There is great variation between and even within states in how the program is implemented and how eligibility for treatment is determined. Some women who meet the eligibility requirements have been screened for breast cancer outside of the program and thus are technically ineligible for treatment. In these circumstances women and providers must resort to the system, by for example having women get a pap smear from the program so that they meet the definition of being screened by the program. Other women have been turned away because they have found a lump or suspect a problem and are told that they are ineligible for the screening program because they need a diagnostic mammogram rather than a screening mammogram.

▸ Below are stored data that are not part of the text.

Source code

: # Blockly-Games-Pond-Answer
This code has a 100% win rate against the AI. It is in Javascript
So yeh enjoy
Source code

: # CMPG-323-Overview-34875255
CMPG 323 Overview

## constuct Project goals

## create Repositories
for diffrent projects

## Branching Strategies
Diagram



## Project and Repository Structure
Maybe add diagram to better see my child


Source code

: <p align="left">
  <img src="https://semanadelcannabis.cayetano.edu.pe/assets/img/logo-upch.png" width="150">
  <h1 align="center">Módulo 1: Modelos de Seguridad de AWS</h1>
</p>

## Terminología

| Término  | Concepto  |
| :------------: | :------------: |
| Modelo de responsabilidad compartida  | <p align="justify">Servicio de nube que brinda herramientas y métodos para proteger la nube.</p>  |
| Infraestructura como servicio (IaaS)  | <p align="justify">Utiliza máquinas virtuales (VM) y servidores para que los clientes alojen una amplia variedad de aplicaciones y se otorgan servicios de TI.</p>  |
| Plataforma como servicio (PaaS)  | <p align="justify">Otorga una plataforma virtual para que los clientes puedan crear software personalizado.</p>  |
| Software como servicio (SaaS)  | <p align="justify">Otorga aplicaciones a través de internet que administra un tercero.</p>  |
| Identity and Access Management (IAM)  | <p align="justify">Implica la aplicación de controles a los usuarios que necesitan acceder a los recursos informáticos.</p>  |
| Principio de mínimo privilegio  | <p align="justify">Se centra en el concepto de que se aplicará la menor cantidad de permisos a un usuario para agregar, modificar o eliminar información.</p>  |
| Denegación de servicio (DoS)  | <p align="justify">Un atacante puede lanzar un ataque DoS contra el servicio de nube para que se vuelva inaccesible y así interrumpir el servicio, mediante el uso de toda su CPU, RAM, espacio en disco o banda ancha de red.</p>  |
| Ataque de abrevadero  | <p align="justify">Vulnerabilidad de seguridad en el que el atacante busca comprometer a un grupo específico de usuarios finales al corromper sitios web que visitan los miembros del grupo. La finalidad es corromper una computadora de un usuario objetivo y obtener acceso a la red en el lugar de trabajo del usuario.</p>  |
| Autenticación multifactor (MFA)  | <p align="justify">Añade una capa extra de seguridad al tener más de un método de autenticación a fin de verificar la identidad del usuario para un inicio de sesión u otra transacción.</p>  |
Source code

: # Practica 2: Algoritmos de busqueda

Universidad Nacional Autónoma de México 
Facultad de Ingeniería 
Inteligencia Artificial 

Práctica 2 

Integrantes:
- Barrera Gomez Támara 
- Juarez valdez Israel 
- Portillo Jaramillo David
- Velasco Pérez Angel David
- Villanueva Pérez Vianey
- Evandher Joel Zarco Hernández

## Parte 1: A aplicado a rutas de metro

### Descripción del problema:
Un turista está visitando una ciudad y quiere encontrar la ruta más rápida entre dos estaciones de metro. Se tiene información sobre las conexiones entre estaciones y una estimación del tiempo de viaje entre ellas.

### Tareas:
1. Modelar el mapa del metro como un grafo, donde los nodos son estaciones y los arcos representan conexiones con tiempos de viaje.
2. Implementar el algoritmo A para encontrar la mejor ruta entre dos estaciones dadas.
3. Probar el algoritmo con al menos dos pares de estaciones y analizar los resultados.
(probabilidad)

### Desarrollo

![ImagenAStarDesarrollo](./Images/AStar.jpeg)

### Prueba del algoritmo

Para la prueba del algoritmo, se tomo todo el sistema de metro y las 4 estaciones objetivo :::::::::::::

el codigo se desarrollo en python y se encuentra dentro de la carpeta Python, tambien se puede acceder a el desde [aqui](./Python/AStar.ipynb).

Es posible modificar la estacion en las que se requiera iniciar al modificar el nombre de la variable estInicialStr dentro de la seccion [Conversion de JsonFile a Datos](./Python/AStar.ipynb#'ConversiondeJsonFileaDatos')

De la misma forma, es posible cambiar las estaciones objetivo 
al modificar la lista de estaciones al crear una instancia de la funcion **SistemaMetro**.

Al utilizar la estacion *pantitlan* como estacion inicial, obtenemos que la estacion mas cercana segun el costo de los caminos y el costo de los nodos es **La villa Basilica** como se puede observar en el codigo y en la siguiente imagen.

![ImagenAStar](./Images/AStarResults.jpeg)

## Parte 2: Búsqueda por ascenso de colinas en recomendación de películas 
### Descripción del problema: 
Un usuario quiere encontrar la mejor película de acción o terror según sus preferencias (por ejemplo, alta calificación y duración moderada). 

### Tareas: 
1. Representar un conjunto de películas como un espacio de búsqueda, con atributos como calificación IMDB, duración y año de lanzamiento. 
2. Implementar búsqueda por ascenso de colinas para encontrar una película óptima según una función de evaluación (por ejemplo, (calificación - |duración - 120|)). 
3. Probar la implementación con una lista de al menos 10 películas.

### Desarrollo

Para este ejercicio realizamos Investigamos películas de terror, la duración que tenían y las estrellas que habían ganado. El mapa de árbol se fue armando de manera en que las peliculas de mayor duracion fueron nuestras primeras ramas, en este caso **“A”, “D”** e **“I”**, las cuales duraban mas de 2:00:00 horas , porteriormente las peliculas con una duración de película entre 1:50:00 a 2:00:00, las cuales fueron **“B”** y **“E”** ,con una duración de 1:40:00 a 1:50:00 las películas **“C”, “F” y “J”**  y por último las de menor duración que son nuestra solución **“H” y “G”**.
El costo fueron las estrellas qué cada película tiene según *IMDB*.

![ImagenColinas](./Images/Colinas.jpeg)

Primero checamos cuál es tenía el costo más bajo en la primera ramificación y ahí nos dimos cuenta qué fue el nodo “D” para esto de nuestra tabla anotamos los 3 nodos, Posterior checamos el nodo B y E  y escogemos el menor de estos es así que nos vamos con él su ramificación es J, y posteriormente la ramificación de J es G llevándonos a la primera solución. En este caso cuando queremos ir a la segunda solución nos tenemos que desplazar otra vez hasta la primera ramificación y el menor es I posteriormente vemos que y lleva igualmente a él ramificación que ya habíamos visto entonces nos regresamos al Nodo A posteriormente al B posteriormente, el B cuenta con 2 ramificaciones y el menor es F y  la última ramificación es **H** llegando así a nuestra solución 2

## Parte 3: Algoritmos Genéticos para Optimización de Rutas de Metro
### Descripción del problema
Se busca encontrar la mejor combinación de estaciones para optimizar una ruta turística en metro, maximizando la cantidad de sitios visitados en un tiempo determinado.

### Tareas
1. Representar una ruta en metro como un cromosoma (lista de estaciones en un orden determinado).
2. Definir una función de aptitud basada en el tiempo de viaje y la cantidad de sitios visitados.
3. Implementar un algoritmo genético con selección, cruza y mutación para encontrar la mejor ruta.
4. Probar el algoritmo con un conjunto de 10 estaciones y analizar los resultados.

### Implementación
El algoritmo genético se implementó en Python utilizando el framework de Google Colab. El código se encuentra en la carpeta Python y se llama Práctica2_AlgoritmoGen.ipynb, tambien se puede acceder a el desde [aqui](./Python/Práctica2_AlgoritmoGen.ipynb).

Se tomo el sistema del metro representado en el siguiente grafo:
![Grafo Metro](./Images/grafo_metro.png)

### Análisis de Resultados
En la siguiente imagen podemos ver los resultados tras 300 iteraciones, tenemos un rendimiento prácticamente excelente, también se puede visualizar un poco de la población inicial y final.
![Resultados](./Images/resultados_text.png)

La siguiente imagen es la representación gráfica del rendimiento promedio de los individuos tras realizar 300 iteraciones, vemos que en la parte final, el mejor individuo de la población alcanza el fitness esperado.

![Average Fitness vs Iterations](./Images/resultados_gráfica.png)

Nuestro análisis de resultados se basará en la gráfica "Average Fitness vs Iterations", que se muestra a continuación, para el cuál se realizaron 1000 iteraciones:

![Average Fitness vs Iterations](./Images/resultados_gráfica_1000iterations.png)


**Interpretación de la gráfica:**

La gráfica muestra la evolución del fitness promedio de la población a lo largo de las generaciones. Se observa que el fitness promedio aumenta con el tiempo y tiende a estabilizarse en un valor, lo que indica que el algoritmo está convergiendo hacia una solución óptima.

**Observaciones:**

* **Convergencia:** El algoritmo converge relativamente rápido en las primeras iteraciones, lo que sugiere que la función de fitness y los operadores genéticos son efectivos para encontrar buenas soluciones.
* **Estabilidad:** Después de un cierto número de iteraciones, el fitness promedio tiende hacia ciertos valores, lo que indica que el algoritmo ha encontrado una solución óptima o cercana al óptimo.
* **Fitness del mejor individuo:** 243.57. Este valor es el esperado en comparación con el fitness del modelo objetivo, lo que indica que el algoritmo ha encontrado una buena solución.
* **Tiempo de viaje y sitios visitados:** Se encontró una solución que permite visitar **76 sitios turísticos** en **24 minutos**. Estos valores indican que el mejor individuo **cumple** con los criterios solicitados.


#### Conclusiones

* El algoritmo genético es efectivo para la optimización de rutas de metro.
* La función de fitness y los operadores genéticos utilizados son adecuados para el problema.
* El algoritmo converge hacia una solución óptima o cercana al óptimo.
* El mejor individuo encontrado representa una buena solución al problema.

Clearly, the vagaries of the process impede rather than advance the goal of helping this group of women.

We know that anecdotes are powerful but not sufficient evidence on which to base public policy. We would like to work with you to get more information and pinpoint the real problems, so we can work together to develop the right solutions and improve the program and the lives of the women who benefit from it.

Chairman Waxman, by convening this hearing you have demonstrated your continued commitment to strengthening this program and saving lives. We all need to know what is happening to women who are diagnosed through the screening program and if there is more we can do to help them. NBCC looks forward to working with you to examine the effectiveness and impact of the treatment program, and ultimately to ensure that all individuals have access to high quality health care.